• _SHORT TASK 1_:
In the passage on BC and Barack Obama, translate this sentence into Spanish: "Journalism is the only profession with its own protective constitutional amendment."

I have been a long time reader of BC and have truly appreciated the excellent opinion offered over the years.  BC does  provide a perspective sorely missing from today's political and social discourse.  However, I take exception to your recent anti Barack Obama screed.  I was left wondering:  Did you hear the same speech that I heard?  And why the anti-Obama animus?

BC and Barack Obama: Ain't No “Animus” Here

Journalism is the only profession with its own protective constitutional amendment.  This is not to encourage us to say nice things about the powerful.  It's to enable us to fearlessly monitor the centers of power and speak the truth.  It's not our job to “build up” so-called leaders with uncritical praise, and it never has been.  BC is a journal of investigation and analysis, like it says on our masthead.  We don't do “animus.”  “Animus” is a kind of unreasoning, instinctual dislike and aversion.  If our coverage of Barack Obama is less than flattering, that's because it's been such a long time since the junior senator from Illinois showed us much of anything we can agree with. 

BC first took note of Obama's Democratic primary campaign for the US Senate shortly after the invasion of Iraq back in June of 2003. We observed that candidate Obama had apparently scrubbed his web site clean of any mention of his early stand against the war and for single payer health care.  We offered Obama space in our pages for a brief reply and a follow-up the next week, after running another article detailing the baneful influence of the Democratic Leadership Council, which had claimed candidate Obama as one of their own.  We posed him three “bright line” questions about support for the war, for NAFTA and for single payer health care.  After a little squirming, Obama gave the answers one would expect of a progressive and renounced any affiliation with the DLC, and we endorsed him.

Dataset entries:
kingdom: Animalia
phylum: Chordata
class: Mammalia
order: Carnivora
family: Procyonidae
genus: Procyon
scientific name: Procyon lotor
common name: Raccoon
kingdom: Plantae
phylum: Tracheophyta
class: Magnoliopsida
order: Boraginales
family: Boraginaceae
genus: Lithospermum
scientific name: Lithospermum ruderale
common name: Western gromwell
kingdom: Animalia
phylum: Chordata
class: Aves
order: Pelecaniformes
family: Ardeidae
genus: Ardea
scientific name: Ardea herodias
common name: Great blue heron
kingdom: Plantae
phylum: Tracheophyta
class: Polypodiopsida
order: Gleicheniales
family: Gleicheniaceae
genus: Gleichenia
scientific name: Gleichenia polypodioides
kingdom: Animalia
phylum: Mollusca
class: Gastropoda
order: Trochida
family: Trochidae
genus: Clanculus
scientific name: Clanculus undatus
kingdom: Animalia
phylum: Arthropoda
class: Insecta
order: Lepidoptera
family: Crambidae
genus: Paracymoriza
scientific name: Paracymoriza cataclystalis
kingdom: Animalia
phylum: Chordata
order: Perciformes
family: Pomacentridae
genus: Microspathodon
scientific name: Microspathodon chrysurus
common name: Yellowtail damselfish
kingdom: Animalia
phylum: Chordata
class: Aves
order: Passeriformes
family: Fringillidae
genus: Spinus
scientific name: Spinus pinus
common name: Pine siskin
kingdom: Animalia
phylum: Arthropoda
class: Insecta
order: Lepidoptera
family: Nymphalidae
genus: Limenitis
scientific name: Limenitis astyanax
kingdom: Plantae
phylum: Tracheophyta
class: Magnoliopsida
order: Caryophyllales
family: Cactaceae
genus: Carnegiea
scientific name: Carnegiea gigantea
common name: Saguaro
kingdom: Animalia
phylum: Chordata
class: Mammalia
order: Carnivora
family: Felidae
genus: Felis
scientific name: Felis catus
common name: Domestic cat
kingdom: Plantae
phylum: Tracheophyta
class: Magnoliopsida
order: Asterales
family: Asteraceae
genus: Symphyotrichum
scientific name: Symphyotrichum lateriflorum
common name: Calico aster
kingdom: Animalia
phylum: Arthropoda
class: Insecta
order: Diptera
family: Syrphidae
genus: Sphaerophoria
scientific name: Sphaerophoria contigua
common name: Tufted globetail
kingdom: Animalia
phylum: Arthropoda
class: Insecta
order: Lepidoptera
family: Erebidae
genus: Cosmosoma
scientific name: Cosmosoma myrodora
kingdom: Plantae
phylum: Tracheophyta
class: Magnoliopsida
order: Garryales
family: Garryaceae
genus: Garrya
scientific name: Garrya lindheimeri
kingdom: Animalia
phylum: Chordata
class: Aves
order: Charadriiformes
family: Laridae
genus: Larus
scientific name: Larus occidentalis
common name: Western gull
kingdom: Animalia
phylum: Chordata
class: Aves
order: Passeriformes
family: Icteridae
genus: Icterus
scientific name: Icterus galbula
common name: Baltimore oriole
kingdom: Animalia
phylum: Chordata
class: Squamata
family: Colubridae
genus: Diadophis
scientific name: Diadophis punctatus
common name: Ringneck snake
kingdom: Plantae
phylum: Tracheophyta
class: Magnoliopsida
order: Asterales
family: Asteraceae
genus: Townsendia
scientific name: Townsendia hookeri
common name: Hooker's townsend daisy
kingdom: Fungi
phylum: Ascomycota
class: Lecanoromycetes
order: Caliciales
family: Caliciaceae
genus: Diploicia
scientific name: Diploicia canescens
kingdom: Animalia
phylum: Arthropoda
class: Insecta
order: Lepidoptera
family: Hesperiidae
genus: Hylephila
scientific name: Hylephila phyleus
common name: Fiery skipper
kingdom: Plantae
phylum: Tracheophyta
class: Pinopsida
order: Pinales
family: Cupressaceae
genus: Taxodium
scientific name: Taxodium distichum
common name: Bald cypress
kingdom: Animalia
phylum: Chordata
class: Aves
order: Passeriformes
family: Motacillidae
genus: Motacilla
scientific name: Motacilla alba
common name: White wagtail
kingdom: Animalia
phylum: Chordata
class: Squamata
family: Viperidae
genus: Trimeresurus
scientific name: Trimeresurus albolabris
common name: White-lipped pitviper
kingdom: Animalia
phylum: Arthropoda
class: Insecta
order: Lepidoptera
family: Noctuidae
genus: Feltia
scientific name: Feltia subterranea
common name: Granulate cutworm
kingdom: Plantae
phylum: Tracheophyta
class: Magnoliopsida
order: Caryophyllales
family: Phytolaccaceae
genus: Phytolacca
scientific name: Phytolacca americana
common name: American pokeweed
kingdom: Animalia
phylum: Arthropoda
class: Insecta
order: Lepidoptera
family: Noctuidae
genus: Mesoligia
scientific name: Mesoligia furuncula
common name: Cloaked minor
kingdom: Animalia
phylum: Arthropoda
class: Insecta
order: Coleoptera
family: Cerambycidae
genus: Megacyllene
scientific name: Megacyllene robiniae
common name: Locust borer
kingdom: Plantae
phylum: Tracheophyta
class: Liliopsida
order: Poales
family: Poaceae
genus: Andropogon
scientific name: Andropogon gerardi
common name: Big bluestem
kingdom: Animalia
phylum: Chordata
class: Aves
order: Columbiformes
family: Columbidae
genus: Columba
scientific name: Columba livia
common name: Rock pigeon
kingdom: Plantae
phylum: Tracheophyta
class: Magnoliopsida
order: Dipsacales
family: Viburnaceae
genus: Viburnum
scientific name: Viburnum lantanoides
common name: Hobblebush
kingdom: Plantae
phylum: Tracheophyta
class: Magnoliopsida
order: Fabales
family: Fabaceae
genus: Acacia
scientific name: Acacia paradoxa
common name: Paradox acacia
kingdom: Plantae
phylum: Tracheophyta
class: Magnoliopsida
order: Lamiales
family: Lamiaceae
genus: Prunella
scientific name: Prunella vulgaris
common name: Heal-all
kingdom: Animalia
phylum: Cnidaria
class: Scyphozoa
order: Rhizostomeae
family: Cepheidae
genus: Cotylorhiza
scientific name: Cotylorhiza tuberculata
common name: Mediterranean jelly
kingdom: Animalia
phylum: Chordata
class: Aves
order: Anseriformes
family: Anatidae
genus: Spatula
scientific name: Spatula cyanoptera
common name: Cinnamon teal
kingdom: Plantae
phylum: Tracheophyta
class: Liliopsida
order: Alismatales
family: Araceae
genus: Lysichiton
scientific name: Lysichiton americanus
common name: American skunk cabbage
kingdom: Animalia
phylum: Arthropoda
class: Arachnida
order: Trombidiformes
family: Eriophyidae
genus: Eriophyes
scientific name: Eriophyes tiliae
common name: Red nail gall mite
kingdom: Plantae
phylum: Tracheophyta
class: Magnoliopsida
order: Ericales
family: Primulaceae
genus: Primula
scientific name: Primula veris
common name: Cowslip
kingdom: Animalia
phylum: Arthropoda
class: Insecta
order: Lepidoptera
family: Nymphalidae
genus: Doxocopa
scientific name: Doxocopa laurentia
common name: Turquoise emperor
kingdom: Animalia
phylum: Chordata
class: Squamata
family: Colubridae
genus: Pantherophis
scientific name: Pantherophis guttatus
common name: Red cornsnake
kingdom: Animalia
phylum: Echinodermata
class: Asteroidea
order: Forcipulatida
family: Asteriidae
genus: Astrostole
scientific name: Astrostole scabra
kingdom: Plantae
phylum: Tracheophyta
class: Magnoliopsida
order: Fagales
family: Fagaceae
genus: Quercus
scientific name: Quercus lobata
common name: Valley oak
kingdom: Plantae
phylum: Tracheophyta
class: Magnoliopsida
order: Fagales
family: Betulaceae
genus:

• _SHORT TASK 2_:
Reproduce the listing word for word, beginning with its first line and stopping after the line that contains "scientific name: Lithospermum ruderale".

• _PROBLEM SOLUTION 1_:
El periodismo es la única profesión con su propia enmienda constitucional protectora.

• _PROBLEM SOLUTION 2_:
kingdom: Animalia
phylum: Chordata
class: Mammalia
order: Carnivora
family: Procyonidae
genus: Procyon
scientific name: Procyon lotor
common name: Raccoon
kingdom: Plantae
phylum: Tracheophyta
class: Magnoliopsida
order: Boraginales
family: Boraginaceae
genus: Lithospermum
scientific name: Lithospermum ruderale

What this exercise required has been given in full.